In western North America, Letharia lupina is widely distributed and, in the authors' assessment, is encountered more often than L. vulpina s. str.; sequenced material in their study identified L. lupina as the predominant lineage among North American samples. It is also the more widespread of the two lineages in North America, extending east of the Continental Divide into Alberta and Saskatchewan and southwards through parts of the interior western United States (including Montana, Wyoming, south-western South Dakota, Utah, and Nevada). In mountainous regions it spans a broad elevational range, from valley bottoms to treeline, roughly 190–3370 m. It has also been reported from Veracruz in eastern Mexico. In North America, the lineage later described as L. lupina was reported as most common in the interior western mountains, whereas L. vulpina more often occurs in warmer coastal mountains near the Pacific, although the two can occur together locally.
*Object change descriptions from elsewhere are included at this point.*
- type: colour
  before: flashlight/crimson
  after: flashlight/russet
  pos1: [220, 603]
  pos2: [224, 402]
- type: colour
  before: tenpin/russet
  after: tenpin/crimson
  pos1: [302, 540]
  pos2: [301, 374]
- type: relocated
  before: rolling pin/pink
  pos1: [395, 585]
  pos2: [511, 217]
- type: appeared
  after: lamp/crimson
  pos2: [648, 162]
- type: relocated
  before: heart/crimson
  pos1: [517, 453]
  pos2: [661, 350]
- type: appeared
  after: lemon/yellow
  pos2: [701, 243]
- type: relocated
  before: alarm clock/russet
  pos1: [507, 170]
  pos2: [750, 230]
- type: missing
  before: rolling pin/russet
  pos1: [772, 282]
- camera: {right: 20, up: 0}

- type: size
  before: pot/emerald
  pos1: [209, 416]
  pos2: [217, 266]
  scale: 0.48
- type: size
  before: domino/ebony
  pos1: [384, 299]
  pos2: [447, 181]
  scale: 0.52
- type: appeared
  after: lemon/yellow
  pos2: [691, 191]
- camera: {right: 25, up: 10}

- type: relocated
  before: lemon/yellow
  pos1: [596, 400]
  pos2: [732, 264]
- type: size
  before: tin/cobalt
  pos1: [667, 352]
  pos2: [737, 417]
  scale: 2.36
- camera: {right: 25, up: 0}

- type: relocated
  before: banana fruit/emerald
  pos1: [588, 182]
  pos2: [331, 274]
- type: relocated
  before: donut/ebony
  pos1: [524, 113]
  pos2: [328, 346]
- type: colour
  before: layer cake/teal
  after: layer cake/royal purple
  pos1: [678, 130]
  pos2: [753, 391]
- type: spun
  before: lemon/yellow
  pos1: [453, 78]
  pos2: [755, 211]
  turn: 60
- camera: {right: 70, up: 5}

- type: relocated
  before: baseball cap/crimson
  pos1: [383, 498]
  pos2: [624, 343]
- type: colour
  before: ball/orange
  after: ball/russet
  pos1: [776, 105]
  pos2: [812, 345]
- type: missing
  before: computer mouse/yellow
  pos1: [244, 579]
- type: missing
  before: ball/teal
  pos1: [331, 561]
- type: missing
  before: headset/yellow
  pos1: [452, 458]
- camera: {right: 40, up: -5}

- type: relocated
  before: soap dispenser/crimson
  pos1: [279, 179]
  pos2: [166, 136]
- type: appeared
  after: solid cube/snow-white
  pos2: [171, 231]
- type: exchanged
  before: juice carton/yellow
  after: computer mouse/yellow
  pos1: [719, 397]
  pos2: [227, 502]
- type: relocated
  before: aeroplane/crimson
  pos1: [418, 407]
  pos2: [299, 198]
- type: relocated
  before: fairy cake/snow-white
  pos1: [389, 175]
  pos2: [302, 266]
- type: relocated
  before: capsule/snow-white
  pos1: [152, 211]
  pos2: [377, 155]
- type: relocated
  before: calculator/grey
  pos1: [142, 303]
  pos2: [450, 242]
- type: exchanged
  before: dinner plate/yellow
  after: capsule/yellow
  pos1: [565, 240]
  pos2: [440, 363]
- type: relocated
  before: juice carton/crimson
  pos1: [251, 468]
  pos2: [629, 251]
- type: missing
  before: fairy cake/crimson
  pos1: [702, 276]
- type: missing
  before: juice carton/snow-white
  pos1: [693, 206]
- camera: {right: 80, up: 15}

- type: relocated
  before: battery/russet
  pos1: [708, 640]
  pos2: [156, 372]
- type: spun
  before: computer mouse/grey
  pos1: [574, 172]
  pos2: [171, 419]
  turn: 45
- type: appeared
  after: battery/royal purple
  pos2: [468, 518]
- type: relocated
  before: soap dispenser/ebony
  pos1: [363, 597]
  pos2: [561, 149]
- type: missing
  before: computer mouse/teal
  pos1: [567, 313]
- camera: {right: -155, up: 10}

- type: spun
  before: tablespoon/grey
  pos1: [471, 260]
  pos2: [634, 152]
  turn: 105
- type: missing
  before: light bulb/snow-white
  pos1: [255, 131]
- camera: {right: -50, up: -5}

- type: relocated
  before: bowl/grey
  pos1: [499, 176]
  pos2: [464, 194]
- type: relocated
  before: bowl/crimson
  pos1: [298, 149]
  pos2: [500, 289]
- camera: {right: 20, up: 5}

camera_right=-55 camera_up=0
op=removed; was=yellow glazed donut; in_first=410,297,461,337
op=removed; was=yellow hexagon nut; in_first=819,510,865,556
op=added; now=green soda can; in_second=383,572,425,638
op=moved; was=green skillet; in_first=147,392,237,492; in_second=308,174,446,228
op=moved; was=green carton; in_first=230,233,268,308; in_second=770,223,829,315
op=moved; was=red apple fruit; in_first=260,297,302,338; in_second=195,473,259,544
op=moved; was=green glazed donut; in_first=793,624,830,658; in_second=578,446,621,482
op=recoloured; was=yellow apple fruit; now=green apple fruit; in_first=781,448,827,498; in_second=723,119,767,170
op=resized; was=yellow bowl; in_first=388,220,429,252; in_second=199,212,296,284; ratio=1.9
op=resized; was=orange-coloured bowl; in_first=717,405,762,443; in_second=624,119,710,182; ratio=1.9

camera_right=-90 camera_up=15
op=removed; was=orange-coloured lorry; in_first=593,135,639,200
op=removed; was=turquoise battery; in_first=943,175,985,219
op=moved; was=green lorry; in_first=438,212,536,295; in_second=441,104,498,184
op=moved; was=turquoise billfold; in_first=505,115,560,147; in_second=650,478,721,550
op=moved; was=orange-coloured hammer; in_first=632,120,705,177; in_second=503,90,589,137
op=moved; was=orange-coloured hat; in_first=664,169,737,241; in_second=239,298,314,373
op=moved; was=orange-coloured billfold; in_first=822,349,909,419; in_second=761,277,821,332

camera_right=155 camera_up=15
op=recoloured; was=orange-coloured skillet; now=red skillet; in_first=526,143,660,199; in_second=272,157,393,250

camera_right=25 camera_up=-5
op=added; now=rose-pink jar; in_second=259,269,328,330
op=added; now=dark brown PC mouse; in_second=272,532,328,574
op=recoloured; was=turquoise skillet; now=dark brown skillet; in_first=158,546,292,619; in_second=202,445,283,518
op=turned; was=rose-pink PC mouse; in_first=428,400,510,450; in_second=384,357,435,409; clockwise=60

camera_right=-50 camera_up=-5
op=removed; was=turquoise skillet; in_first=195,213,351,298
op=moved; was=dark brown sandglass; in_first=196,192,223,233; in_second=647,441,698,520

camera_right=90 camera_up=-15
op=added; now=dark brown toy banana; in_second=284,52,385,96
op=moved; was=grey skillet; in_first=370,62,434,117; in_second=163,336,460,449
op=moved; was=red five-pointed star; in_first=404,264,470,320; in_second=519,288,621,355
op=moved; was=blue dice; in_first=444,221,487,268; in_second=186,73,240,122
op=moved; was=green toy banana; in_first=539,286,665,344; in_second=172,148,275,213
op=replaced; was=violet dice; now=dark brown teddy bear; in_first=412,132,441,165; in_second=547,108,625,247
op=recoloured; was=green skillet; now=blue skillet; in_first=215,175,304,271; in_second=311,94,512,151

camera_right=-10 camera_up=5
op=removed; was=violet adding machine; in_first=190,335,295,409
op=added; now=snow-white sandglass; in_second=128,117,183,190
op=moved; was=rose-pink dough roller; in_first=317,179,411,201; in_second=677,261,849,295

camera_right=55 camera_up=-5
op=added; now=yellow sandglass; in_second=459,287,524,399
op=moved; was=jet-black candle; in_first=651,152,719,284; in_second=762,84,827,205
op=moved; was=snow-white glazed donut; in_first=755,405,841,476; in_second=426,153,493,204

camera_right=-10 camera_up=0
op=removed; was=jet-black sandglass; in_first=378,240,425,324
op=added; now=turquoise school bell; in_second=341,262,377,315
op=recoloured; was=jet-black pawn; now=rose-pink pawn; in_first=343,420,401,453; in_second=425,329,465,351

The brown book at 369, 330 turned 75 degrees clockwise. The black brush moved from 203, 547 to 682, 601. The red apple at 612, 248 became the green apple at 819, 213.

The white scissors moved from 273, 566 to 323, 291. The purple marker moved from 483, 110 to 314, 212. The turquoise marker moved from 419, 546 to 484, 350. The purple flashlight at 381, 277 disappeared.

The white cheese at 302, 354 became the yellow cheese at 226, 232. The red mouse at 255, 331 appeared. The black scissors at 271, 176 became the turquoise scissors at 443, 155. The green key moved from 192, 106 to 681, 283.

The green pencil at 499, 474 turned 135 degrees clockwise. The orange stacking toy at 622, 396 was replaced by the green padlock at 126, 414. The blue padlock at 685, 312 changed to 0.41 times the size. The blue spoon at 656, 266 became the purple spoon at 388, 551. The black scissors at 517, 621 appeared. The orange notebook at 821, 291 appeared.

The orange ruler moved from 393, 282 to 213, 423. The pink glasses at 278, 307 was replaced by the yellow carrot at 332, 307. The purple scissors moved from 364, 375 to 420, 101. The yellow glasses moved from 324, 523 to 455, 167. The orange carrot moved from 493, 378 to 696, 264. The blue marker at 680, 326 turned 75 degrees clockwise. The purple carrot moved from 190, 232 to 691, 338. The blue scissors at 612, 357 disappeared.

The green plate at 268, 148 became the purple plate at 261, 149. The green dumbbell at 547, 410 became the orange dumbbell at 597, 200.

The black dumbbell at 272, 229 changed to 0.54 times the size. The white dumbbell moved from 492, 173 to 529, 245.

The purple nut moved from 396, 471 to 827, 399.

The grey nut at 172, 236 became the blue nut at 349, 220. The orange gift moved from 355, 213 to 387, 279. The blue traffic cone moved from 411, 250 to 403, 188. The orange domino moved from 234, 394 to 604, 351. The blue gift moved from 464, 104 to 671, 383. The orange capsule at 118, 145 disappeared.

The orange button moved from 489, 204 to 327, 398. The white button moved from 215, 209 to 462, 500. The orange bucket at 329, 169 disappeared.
The species commonly grows on old fence posts and on the bare (decorticated) trunks and branches of conifers (especially Pinus), but also occurs on conifer bark, including that of Abies, Calocedrus, Picea, and Pseudotsuga. On hardwoods it most often colonizes exposed wood (reported from Arbutus, Arctostaphylos, Populus and Salix), but it has also been observed on bark-covered (corticated) branches of Betula and Quercus. Saxicolous (rock-dwelling) thalli have occasionally been found on granitic outcrops. Outside North America, it has been reported from the Atlas Mountains of Morocco (on Cedrus atlantica) and from Switzerland, with the Swiss photobiont belonging to the same algal clade as North American material.